Confidential Information (Sensitive Information) – Any Susco Solutions information that is not publicly known and includes tangible and intangible information in all forms, such as information that is observed or orally delivered, or is in electronic form, or is written or in other tangible form.  Confidential Information may include, but is not limited to, source code, product designs and plans, beta and benchmarking results, patent applications, production methods, product roadmaps, customer lists and information, prospect lists and information, promotional plans, competitive information, names, salaries, skills, positions, pre-public financial results, product costs, and pricing, and employee information and lists including organizational charts.  Confidential Information also includes any confidential information received by Susco Solutions from a Third-Party under a non-disclosure agreement.

Information Asset – Any Susco Solutions data in any form that is used in the course of executing business. This includes, but is not limited to, corporate, customer, and Third-Party data.
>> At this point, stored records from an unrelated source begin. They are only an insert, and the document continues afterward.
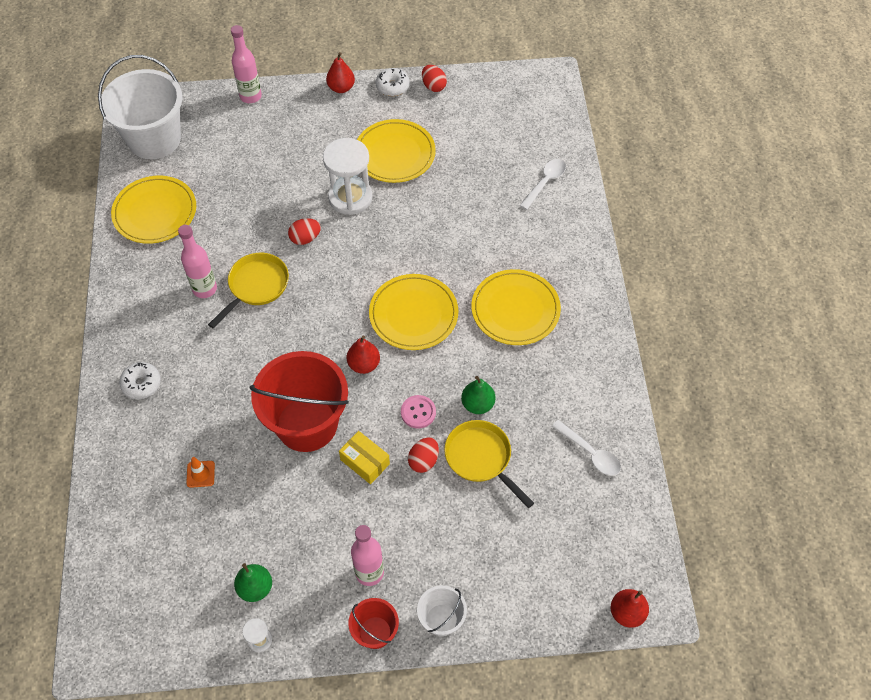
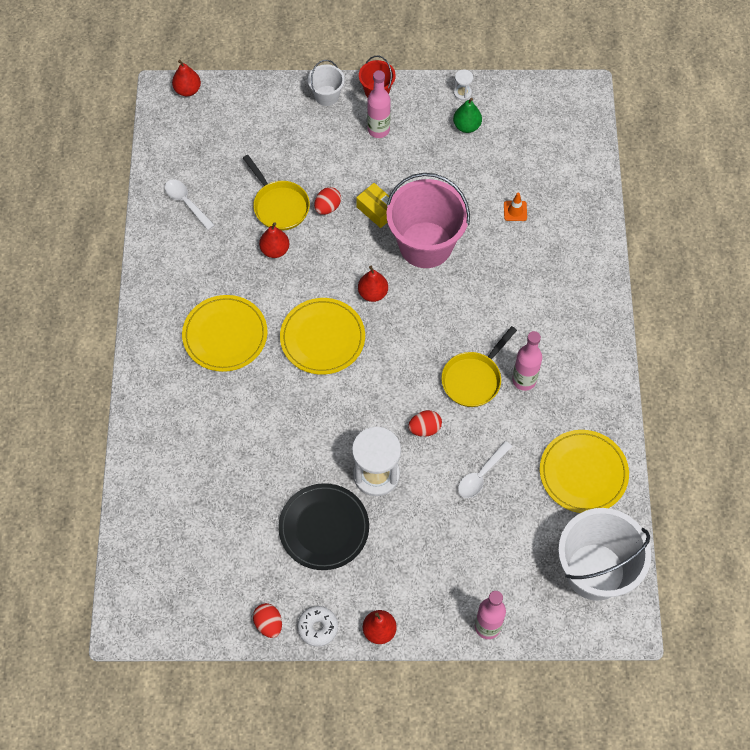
camera: 175 degrees left, 5 degrees up
(141, 384) = (574, 291): white donut -> none
(307, 424) = (425, 245): red bucket -> pink bucket
(395, 154) = (324, 528): yellow plate -> black plate
(418, 412) = (328, 247): pink button -> none
(477, 404) = (275, 250): green pear -> red pear
(545, 182) = (165, 477): white spoon -> white spoon (481, 475)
Information System – Any Susco Solutions equipment, applications or systems used to manage, process, or store Susco Solutions data. This includes, but is not limited to, information systems managed by third-parties.

Password – An arbitrary string of characters chosen by a user that is used to authenticate the user when he attempts to log on, in order to prevent unauthorized access to his account.

Third-Party – Any non-employee of Susco Solutions who is contractually bound to provide some form of service to Susco Solutions.

User – Any Susco Solutions employee or Third-Party who has been authorized to access any Susco Solutions electronic information resource.